Would you write out the entries below word for word, omitting the pictures?
───
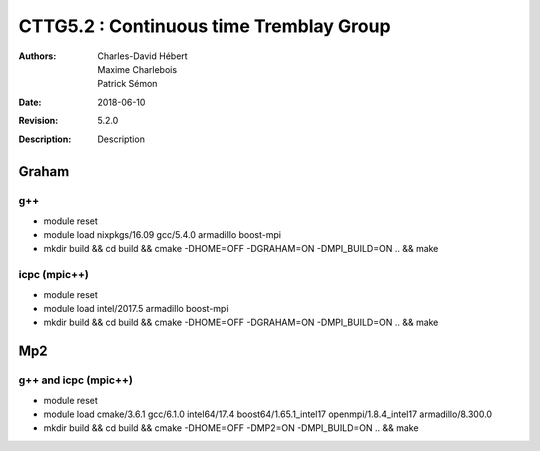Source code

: ==========================================================================
 CTTG5.2 : Continuous time Tremblay Group
==========================================================================

:Authors: Charles-David Hébert, Maxime Charlebois, Patrick Sémon 
:Date: $Date: 2018-06-10 $
:Revision: $Revision: 5.2.0 $
:Description: Description

Graham
-------

g++
^^^^^^

* module reset 
* module load nixpkgs/16.09  gcc/5.4.0 armadillo boost-mpi
* mkdir build && cd build && cmake -DHOME=OFF -DGRAHAM=ON -DMPI_BUILD=ON .. && make

icpc (mpic++)
^^^^^^^^^^^^^^
* module reset
* module load intel/2017.5 armadillo boost-mpi
* mkdir build && cd build && cmake -DHOME=OFF -DGRAHAM=ON -DMPI_BUILD=ON .. && make

Mp2
------

g++ and icpc (mpic++)
^^^^^^^^^^^^^^^^^^^^^^
* module reset
* module load cmake/3.6.1  gcc/6.1.0  intel64/17.4  boost64/1.65.1_intel17 openmpi/1.8.4_intel17  armadillo/8.300.0
* mkdir build && cd build && cmake -DHOME=OFF -DMP2=ON -DMPI_BUILD=ON .. && make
───
= RESULT BELOW =
Source code

: ==========================================================================
 CTTG5.2 : Continuous time Tremblay Group
==========================================================================

:Authors: Charles-David Hébert, Maxime Charlebois, Patrick Sémon 
:Date: $Date: 2018-06-10 $
:Revision: $Revision: 5.2.0 $
:Description: Description

Graham
-------

g++
^^^^^^

* module reset 
* module load nixpkgs/16.09  gcc/5.4.0 armadillo boost-mpi
* mkdir build && cd build && cmake -DHOME=OFF -DGRAHAM=ON -DMPI_BUILD=ON .. && make

icpc (mpic++)
^^^^^^^^^^^^^^
* module reset
* module load intel/2017.5 armadillo boost-mpi
* mkdir build && cd build && cmake -DHOME=OFF -DGRAHAM=ON -DMPI_BUILD=ON .. && make

Mp2
------

g++ and icpc (mpic++)
^^^^^^^^^^^^^^^^^^^^^^
* module reset
* module load cmake/3.6.1  gcc/6.1.0  intel64/17.4  boost64/1.65.1_intel17 openmpi/1.8.4_intel17  armadillo/8.300.0
* mkdir build && cd build && cmake -DHOME=OFF -DMP2=ON -DMPI_BUILD=ON .. && make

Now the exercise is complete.